Long term optimism about the economy has fallen to the lowest level ever measured by Rasmussen Reports. Just 40% expect the economy to be stronger in five years. That’s down from 46% a year ago, 50% two years ago, and 58% three years ago. Most believe the housing market will take more than three years to recover.
Gallup’s last consumer confidence level (measured weekly) showed a slight increase, although still very much in negative territory with a -25, down from a May peak of -16. Then again, Rasmussen’s consumer confidence levels last week also showed a slight increase, going from 81.4 on Wednesday to 86.5 on Monday of this week. Today’s 78.5 is a significant drop from that level, one which Gallup may also find by the end of this week.
So far, neither consumers nor investors concur with Obama’s claim to have delivered an economic plan that “worked” — a finality that definitely makes the claim a Mission Accomplished statement, rather than a plan still in process. Jim Geraghty wonders whether this latest claim on economic success in the wake of so much bad data will be worse than Obama’s claim that the private sector is doing fine:
Or for that matter, the “you didn’t build that” comment:
Actually, I believe these statements will aggregate together to build a narrative that Obama is hopelessly out of touch with Americans on the economy. The Romney campaign apparently agrees, as they have launched a new website today called “Built By Us,” featuring this new video:
The site invites small business owners to tell their stories of risk-taking, entrepreneurship, and hard work.

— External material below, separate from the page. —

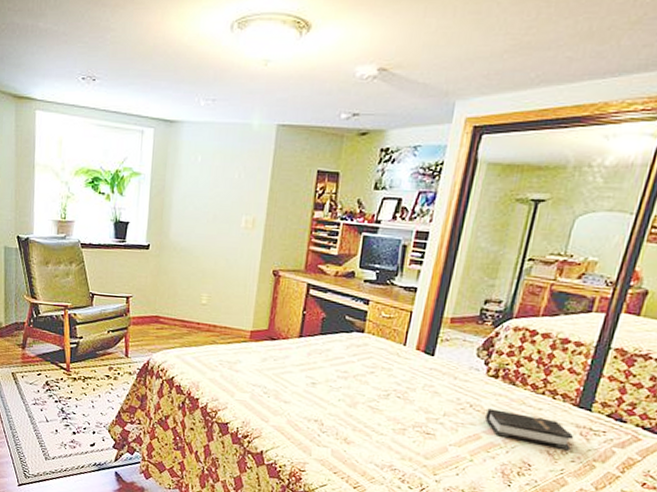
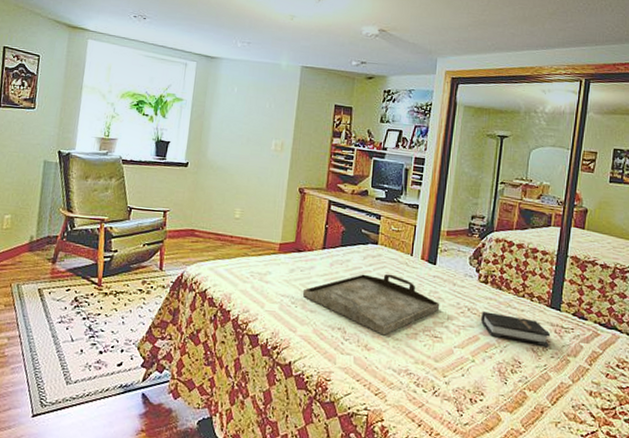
serving tray: none [277,364,436,430] -> present [303,273,440,336]

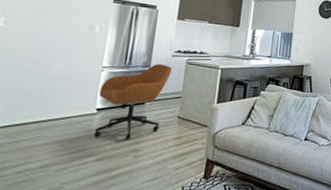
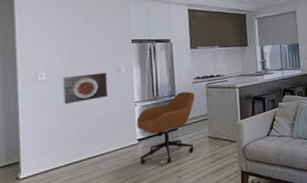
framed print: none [17,26,77,58] -> present [62,72,109,105]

We can expect to see more than a few of these stories featured in future Romney ads — and combined with the video of Obama’s victory lap in the face of failure, it’s going to present a powerful narrative of Obama’s cluelessness.
Update: Romney’s lead over Obama on the economy narrowed slightly in the last month, though:
Voters continue to have slightly more trust in Mitt Romney than in President Obama when it comes to dealing with the economy. The Republican challenger has narrower leads in trust over the incumbent on four other top issues regularly tracked by Rasmussen Reports, further highlighting the closeness of the race.
A new national telephone survey finds that 49% of Likely U.S. Voters trust Romney more when it comes to the economy, while 43% have more confidence in the president. (To see survey question wording, click here.)
Last month, Romney posted a similar 50% to 42% edge over Obama but was ahead 51% to 39% in May. The two men were virtually tied on the issue in early March.
This survey came after the “you didn’t build that” comment. Romney actually leads Obama on all of the issues polled by Rasmussen, but his lead on the economy is the only one outside of the margin of error.